Vishing is another type of cyberattack that has become more common during the COVID-19 pandemic. While phishing email scams have become common, and many organizations train employees to guard against them, vishing uses similar deception via phone calls that impersonate a trusted entity. The threat actor may try to get targets to disclose their login credentials or other sensitive information. The FBI and DHS issued a joint warning in August that remote workers in healthcare have been a top target of vishing scams during the coronavirus pandemic, seeking to exploit security gaps during the industry’s rapid shift to telehealth.
Spoofed login pages are another popular hacking tactic. According to a study by the email security platform IRONSCALES, more than 50,000 login pages and 200 brands were spoofed during the first half of 2020.
Healthcare organizations handle scores of sensitive data and rely on operational systems for care, but they may also have limited budgets for cybersecurity while facing an array of threats. That’s why it’s vital to focus resources on managed detection and response and increasing cyber resilience, which helps protect internal systems and secure the storage and transmission of high-value data.
Cybersecurity for All Industries
Digital tools and increased connectivity offer many benefits, especially as businesses mitigate the impacts of a global pandemic, but security should be top of mind as technology adoption accelerates. This is especially important for the healthcare industry, because the highly sensitive data that they collect, store and process is a high-value target for determined threat actors.
Continuous threat monitoring and coordinated management of security tools help to guard against vulnerabilities, but there are always new risks emerging, and this has been especially true during the COVID-19 pandemic. Many organizations have also tightened budgets during the economic downturn, although it’s foolish to skimp on cybersecurity. That’s why prioritizing specific areas for security resources is so crucial.
As healthcare confronts cyber threats that are increasing in both number and sophistication, it’s critical to prioritize spending on managed detection and rapid response, as well as overall cyber resilience.
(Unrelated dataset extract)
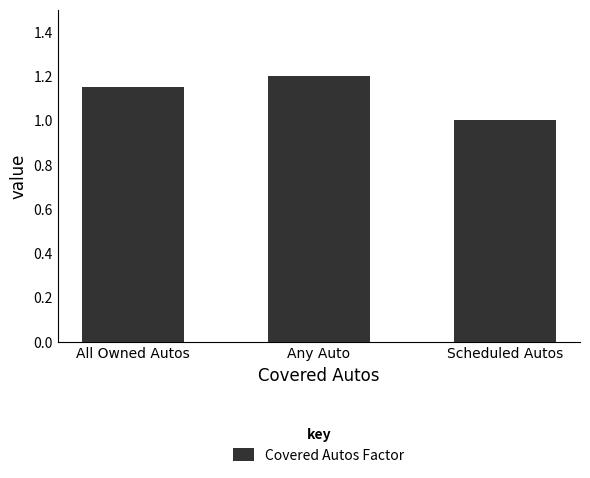

What is the minimum value shown in the chart?

1.0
These are the cybersecurity must-haves in 2020. When supported by routine assessment of the technical infrastructure, alongside firm-wide security training for all employees, even businesses in the most frequently targeted industries can protect against the persistent barrage of cyber threats.
Top Priorities for Cybersecurity
1. Use managed detection and response services: Ensure you have security measures in place to continuously monitor, detect and respond to threats to the email system, network, software applications and all information system endpoints. Use advanced security information event management (SIEM) software, data visualization tools, artificial intelligence tools and security automation as needed to achieve 24/7/365 monitoring and instantaneous response.
2. Confirm information system resilience on a continual basis: Establish and periodically test the comprehensive incident response plan, business continuity plan and disaster recovery plan to minimize the potential damage from cyberattacks and protect operations.
3. Conduct diagnostic assessments of technical architecture: Regularly conduct penetration testing, network and endpoint assessments, vulnerability scanning assessments, email cyberattack assessments and more.